Programming in this way is in itself an art. Haefliger’s disc is brave. Schubert’s piano sonatas present huge problems and, indeed, reveal their secrets to a select few; the last of Beethoven’s almighty canon requires the conjuration of the highest profundities; Adès poses all of the problems a present-day superpianist/composer has as his right to hoist on an unsuspecting interpreter; And Mozart is … well, Mozart.

The disc starts with Schubert, D537 of 1817 (a sonata that had to wait until 1852 for first publication). Haefliger’s Schubert is a muscular beast (at least in the first movement of the three), yet let this not imply any insensitivity. Haefliger is as responsive to Schubert’s characteristic harmonic shifts as the best of them (or almost, less so than Mitsuko Uchida in this repertoire, perhaps), and he understands Schubert’s faux-naïf world in the Allegretto quasi andantino to a tee. The only fly in the ointment seems to be a slight tendency towards heavy-handedness in the finale.

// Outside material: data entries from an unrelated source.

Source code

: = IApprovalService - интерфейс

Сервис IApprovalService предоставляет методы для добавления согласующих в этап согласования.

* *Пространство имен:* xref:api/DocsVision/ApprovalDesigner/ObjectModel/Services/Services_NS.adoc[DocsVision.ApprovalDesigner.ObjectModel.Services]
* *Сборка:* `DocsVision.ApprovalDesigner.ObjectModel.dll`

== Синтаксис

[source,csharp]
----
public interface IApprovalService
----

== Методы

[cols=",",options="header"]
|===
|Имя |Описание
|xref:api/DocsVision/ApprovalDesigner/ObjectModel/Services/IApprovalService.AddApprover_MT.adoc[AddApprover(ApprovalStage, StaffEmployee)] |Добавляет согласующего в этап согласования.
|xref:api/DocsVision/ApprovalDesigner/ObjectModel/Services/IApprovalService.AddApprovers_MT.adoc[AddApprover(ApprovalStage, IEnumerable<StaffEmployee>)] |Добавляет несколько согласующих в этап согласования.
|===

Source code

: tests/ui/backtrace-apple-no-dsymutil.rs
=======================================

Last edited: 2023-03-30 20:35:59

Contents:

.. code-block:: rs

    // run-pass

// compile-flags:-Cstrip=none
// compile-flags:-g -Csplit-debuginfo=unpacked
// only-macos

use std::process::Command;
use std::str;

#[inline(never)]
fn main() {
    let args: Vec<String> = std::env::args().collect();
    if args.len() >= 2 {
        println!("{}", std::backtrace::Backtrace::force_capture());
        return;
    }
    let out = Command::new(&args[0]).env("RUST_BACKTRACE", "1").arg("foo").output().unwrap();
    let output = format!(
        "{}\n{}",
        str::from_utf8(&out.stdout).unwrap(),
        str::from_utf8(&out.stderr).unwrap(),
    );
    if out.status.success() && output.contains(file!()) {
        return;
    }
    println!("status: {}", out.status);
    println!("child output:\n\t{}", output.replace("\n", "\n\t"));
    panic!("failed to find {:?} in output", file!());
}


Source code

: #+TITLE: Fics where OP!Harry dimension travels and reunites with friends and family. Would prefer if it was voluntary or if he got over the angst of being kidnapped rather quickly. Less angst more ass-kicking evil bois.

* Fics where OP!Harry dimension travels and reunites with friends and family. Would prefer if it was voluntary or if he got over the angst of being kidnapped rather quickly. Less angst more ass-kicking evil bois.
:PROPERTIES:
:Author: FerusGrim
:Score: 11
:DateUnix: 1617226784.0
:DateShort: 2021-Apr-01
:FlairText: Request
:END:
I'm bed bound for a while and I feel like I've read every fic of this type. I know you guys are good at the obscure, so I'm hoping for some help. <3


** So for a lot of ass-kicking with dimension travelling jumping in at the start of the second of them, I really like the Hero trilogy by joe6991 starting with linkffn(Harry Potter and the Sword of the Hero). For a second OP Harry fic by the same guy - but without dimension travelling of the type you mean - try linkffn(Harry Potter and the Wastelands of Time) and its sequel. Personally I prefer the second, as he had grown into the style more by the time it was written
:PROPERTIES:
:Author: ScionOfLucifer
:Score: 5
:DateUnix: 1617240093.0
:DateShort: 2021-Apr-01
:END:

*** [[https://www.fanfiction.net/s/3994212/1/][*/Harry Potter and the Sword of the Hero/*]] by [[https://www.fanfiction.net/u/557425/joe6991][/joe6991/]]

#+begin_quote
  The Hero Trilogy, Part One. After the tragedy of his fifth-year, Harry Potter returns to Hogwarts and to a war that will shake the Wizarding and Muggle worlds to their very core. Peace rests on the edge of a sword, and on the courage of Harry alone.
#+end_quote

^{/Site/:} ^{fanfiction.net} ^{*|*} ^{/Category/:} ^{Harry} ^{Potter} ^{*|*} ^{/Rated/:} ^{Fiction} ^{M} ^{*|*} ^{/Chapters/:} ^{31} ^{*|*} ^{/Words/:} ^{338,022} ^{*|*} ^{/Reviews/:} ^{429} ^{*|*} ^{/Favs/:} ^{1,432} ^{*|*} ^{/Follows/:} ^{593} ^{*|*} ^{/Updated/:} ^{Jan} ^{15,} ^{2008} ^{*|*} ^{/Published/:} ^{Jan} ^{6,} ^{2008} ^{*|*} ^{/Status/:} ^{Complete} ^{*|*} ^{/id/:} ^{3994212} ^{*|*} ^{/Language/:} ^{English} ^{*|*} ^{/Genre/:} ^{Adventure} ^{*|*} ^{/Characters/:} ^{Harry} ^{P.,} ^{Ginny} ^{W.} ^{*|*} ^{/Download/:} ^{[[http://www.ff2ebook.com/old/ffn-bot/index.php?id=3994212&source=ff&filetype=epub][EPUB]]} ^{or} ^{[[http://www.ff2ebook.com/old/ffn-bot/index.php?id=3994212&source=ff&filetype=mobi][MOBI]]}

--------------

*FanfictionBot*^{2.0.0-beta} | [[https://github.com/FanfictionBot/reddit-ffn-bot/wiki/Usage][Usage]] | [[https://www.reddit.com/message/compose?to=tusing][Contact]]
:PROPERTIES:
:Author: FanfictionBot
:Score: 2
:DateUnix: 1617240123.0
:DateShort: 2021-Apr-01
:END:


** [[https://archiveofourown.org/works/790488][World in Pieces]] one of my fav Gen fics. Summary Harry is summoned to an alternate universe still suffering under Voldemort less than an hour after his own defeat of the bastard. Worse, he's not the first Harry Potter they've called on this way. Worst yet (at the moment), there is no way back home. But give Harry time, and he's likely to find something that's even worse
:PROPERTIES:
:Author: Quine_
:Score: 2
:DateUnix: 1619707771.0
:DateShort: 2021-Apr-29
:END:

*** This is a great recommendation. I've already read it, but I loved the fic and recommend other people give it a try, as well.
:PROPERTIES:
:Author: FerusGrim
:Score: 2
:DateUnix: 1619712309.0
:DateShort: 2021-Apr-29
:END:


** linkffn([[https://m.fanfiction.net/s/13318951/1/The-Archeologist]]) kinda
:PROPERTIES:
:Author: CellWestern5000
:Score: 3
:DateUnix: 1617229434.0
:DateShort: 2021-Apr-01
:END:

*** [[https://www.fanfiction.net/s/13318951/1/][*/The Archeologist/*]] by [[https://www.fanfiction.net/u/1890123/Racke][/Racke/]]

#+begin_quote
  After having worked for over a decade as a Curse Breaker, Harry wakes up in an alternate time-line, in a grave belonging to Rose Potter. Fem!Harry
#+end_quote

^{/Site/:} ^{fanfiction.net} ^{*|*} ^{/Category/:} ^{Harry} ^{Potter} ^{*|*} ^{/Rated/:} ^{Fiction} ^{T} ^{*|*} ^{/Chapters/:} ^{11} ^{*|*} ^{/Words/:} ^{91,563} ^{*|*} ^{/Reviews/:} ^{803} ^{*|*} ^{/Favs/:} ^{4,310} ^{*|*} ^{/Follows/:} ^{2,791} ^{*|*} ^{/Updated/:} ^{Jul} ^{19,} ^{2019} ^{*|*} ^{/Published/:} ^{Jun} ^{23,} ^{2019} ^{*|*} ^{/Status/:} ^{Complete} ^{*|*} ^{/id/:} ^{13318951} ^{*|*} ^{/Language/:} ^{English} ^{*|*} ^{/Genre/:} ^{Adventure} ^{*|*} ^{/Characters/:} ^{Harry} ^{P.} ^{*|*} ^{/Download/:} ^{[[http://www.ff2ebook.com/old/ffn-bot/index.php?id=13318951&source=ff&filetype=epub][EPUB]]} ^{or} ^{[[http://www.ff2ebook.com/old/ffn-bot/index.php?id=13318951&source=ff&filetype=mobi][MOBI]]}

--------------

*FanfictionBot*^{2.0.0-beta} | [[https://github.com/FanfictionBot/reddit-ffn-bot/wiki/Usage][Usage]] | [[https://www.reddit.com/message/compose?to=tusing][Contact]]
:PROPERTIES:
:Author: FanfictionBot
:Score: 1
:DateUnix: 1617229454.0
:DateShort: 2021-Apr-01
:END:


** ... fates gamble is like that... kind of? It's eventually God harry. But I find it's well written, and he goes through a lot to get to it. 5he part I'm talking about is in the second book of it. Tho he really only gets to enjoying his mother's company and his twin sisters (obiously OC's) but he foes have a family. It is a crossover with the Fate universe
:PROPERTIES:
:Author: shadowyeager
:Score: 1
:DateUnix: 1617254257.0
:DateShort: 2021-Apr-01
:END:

Adès immediately post-Schubert may seem on paper a huge leap, but actually there is an undercurrent of lyricism (analogous to that which underlies Schubert) to Darknesse Visible. Premièred in Budapest in October 1992, Adès sees his piece as an explosion of John Dowland’s lute song, In Darknesse let me Dwell of 1610: ‘ … no notes have been added; indeed, some have been removed’, and the latent patterns of the original ‘have been isolated and regrouped, with the aim of illuminating the song from within’. This complex work ends with a final appearance of the Dowland, which Haefliger presents in the most touching of ways. This nine-minute work alone justifies the price of the disc. Of course Adès himself is the work’s most sympathetic interpreter, but Haefliger is entirely his own man. Interestingly, another Schubertian, Imogen Cooper, holds this piece in her repertoire (a very lyrical live performance heard on Radio 3 - from I believe the Cheltenham Festival - remains lodged in this reviewer’s mind).

Certainly the Mozart emerges as aural balm after the Adès, the penultimate Sonata supplementing Haefliger’s extant Mozart disc on AVIE. Haefliger’s playing is clean and neat yet, when called for, exciting. His Adagio is delicate; perhaps his finale is delicate to a fault, though?.

Brave is the pianist who tackles the final chapter of any pianist’s Bible, Beethoven’s Op. 111. Perhaps surprisingly for a disc as daring as this, the opening’s descending interval is on the careful side; the left-hand octaves later appear a little light. A sense of the transcendent greatness of this work is largely missing, and the Arietta, whilst leaving the human plane, does not quite make it all the way to Heaven.

Within the context of this disc this Op. 111 nevertheless works as a thought-provoking climax to a fascinating 71 minutes’ worth of listening. Markus Heilan’s recording is true, vivid and spacious. Recommended.